O plenário do Senado Federal aprovou na terça-feira (2) um Projeto de Decreto Legislativo (PDL) que suspende os efeitos de uma resolução do Conselho Nacional dos Direitos da Criança e do Adolescente (Conanda), publicada em dezembro de 2024, que regulamentava o acesso de menores ao aborto legal no Brasil.
A votação do requerimento de urgência e do mérito da proposta durou apenas 1 minuto e 42 segundos. O texto foi aprovado em votação simbólica, modalidade em que não há registro individual dos votos dos parlamentares. Como a matéria já havia sido aprovada pela Câmara dos Deputados em novembro de 2025, a medida passa a valer após promulgação do Congresso Nacional, sem necessidade de sanção do presidente Luiz Inácio Lula da Silva (PT).
Mais cedo, a Comissão de Direitos Humanos (CDH) do Senado também havia aprovado o projeto. O relatório favorável à derrubada da resolução foi apresentado pela senadora Damares Alves (Republicanos-DF), presidente da comissão.
Segundo a parlamentar, a norma do Conanda relativizava o papel dos pais e responsáveis legais em decisões relacionadas à interrupção da gravidez.
“Ao admitir hipóteses em que decisões relacionadas à interrupção da gestação possam ocorrer sem a participação ou ciência dos pais e responsáveis, a resolução não apenas reorganiza fluxos administrativos, mas relativiza prerrogativas legalmente asseguradas pelo ordenamento jurídico”, afirmou Damares.
A resolução do Conanda entrou em vigor em janeiro de 2025 e estabelecia diretrizes para o atendimento de crianças e adolescentes vítimas de violência sexual. O texto reconhecia que a gravidez nessa faixa etária representa risco à saúde física, psicológica e mental, além de impactos sociais que podem comprometer o desenvolvimento das vítimas.
“A interrupção legal da gestação para crianças e adolescentes constitui parte das ações de prevenção à morbidade e mortalidade”, dizia a norma.
A medida também garantia o direito de acesso à informação sobre aborto legal, assegurando autonomia para que crianças e adolescentes vítimas de estupro pudessem decidir sobre a interrupção da gravidez de forma segura e protegida.
Pela legislação brasileira, relações sexuais com menores de 14 anos são consideradas estupro de vulnerável.
O que previa a resolução
A norma do Conanda determinava que a ausência dos pais ou responsáveis não impediria o acesso à informação sobre aborto legal.

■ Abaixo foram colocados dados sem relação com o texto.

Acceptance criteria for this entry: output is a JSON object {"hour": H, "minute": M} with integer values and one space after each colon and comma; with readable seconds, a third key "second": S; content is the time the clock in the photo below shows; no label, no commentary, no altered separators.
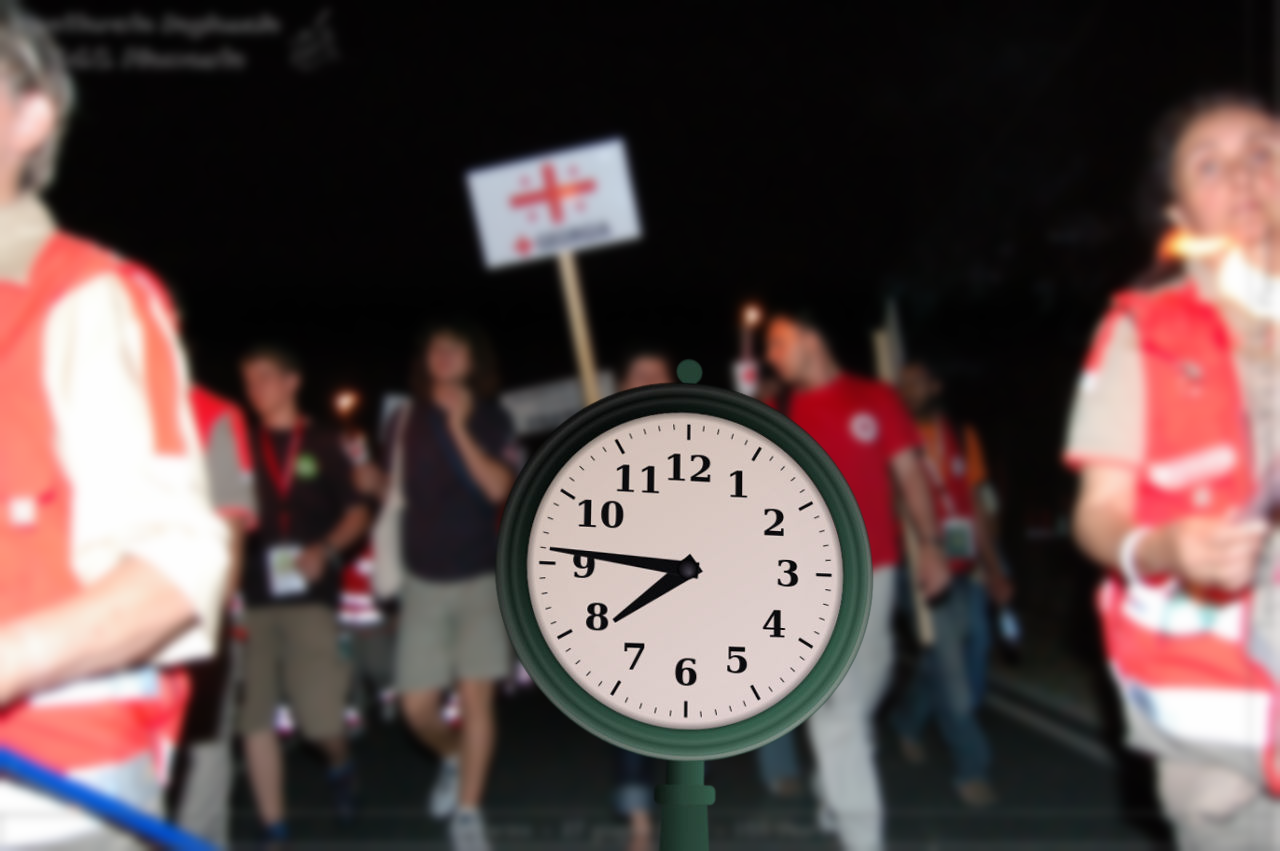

O texto previa que profissionais de saúde e da rede de proteção deveriam fornecer orientações de forma clara e acessível às vítimas.
A resolução também autorizava que, em situações nas quais a presença dos responsáveis pudesse causar danos físicos, mentais ou sociais à criança ou adolescente, o procedimento pudesse ocorrer sem consentimento dos pais, desde que a vítima demonstrasse capacidade de decisão.
Outro ponto previa o acompanhamento da criança ou adolescente por integrantes do Sistema de Garantia de Direitos da Criança e do Adolescente durante os procedimentos necessários para a interrupção da gestação.
Além disso, a norma orientava estados e municípios a ampliarem e descentralizarem os serviços de aborto legal, especialmente em regiões de difícil acesso.
Impactos da revogação
Entidades ligadas aos direitos humanos e à proteção da infância alertam que a suspensão da resolução pode dificultar o acesso de adolescentes ao aborto legal nos casos previstos em lei, como gravidez resultante de violência sexual, risco de vida para a gestante e fetos anencéfalos.
O Conanda argumentava que a resolução apenas regulamentava procedimentos já previstos no ordenamento jurídico brasileiro e organizava fluxos de atendimento para garantir proteção integral às vítimas.